> Given request 1
In the commentary on the invitation to the thirsty, what does milk speak of?

----

1 “All you who are thirsty, come to the water! You without money, come, buy, and eat! Yes, come! Buy wine and milk without money – it’s free!

Adonai will not only freely give water, but also the more substantial drinks of milk and wine. These drinks represent spiritual as well as physical nourishment. Water speaks of life, wine of joy, milk of growth. Romans 14:17 tells us the kingdom is inside of us. Therefore, righteousness, peace, and joy are available even now. The water of life, wine of joy, milk of growth are ours for the taking. Being thirsty for His grace is the only prerequisite.

2 Why spend money for what isn’t food, your wages for what doesn’t satisfy? Listen carefully to me, and you will eat well, you will enjoy the fat of the land.

Adonai’s people had not been accepting the free offer of salvation represented by water for the thirsty. They had been spending their resources on things that did not bring soul satisfaction.

----

> Given request 2
Recast the entries as a Markdown table with the columns Row and Line, starting with the first line of the entries and going on through the line with "text_box Se registró", both included, and leave out blank lines.

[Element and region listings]

----

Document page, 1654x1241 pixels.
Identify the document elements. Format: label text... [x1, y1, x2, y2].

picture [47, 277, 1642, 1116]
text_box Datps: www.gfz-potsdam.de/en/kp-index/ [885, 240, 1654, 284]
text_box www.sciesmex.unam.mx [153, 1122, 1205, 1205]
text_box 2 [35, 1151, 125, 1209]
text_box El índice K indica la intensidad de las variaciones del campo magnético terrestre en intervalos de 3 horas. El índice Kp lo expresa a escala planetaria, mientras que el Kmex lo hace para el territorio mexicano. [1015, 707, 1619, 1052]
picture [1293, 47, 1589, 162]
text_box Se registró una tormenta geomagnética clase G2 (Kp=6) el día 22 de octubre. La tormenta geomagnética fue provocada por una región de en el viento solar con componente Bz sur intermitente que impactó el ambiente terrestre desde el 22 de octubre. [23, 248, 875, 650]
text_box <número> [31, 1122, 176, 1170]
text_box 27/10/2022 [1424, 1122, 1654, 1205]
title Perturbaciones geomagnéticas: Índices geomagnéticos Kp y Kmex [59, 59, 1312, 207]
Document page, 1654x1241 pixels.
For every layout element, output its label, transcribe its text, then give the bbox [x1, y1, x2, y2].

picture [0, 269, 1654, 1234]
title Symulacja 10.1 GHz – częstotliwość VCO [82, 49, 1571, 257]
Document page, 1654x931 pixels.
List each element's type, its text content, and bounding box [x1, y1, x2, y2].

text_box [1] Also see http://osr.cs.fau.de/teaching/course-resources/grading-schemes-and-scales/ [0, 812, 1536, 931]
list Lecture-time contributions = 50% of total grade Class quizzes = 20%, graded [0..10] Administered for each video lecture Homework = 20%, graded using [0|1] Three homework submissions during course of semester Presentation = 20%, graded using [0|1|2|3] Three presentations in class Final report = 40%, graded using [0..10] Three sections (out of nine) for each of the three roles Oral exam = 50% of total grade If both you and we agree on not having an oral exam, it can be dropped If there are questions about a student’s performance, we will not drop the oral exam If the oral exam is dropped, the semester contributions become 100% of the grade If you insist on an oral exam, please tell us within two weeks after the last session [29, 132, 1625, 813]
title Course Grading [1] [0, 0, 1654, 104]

----

> Complete answer 1
Milk speaks of growth.

> Complete answer 2
| Row | Line |
|---|---|
| 1 | Document page, 1654x1241 pixels. |
| 2 | Identify the document elements. Format: label text... [x1, y1, x2, y2]. |
| 3 | picture [47, 277, 1642, 1116] |
| 4 | text_box Datps: www.gfz-potsdam.de/en/kp-index/ [885, 240, 1654, 284] |
| 5 | text_box www.sciesmex.unam.mx [153, 1122, 1205, 1205] |
| 6 | text_box 2 [35, 1151, 125, 1209] |
| 7 | text_box El índice K indica la intensidad de las variaciones del campo magnético terrestre en intervalos de 3 horas. El índice Kp lo expresa a escala planetaria, mientras que el Kmex lo hace para el territorio mexicano. [1015, 707, 1619, 1052] |
| 8 | picture [1293, 47, 1589, 162] |
| 9 | text_box Se registró una tormenta geomagnética clase G2 (Kp=6) el día 22 de octubre. La tormenta geomagnética fue provocada por una región de en el viento solar con componente Bz sur intermitente que impactó el ambiente terrestre desde el 22 de octubre. [23, 248, 875, 650] |